Extrait choisi:
----
Ils ont quatre-vingt ans, dont ils ont vécu les trois dernières dans une maison qu'ils ont découverte abandonnée dans une clairière, et rendue assez sommairement habitable en lisière du monde.
Elle est « écri-vaine », et se retrempe de temps à autres dans le monde des hommes à l'occasion d'un salon littéraire par exemple ; quant à lui, l'on ne sait trop de quoi il a vécu sauf qu'il n'a jamais eu d'employeur. Ils se connaissent depuis l'âge de cinq ans, il y a toujours eu beaucoup de liberté entre eux, et l'on apprend en quelques lignes qu'ils ont « semé deux enfants au coin d'un bois et dont les enfants ne lisent pas de livres. » le roman quant à lui tire son titre de l'arrivée d'une chienne apparemment victime de sévices, enfuie à travers bois et finalement recueillie par le couple enfui lui aussi de « la Société ». « Comme j'avais lu
Donna Haraway, je servais Yes [la chienne] avec toutes les excuses qu'un être humain doit à son chien, tandis que Grieg [le compagnon de cabane au fond de la clairière] en rajoutait, affirmant qu'en effet une théoricienne féministe, au XXI siècle, ne mange pas sans que son chien mange lui aussi. Que l'essentiel du combat se situait exactement là. Et il ricanait comme un sale gamin » [165].
----
Matériel recueilli:

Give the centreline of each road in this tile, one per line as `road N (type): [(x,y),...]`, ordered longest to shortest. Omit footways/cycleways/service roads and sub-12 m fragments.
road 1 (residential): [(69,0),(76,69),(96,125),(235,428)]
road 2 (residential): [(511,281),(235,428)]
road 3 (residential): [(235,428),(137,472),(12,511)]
----
Consigne 1:
Résume l'extrait choisi en deux phrases.
Consigne 2:
Dis si chacune de ces affirmations est conforme à l'extrait choisi, par oui ou non, en citant les mots du texte qui tranchent : (a) l'homme du couple a toujours travaillé pour un employeur ; (b) les deux se connaissent depuis l'âge de cinq ans ; (c) la chienne s'appelle Grieg.
Consigne 3:
Recopie le passage de l'extrait choisi qui commence par "Ils ont quatre-vingt" et se termine par "lisière du monde.".

Réponse 1:
Un couple de quatre-vingts ans, qui se connaît depuis l'âge de cinq ans, vit depuis trois ans dans une maison abandonnée trouvée dans une clairière et rendue assez sommairement habitable. Le roman tire son titre de l'arrivée d'une chienne apparemment maltraitée, enfuie à travers bois et recueillie par ce couple, enfui lui aussi de « la Société ».

Réponse 2:
(a) Non : « il n'a jamais eu d'employeur ».
(b) Oui : « Ils se connaissent depuis l'âge de cinq ans ».
(c) Non : « je servais Yes [la chienne] ».

Réponse 3:
Ils ont quatre-vingt ans, dont ils ont vécu les trois dernières dans une maison qu'ils ont découverte abandonnée dans une clairière, et rendue assez sommairement habitable en lisière du monde.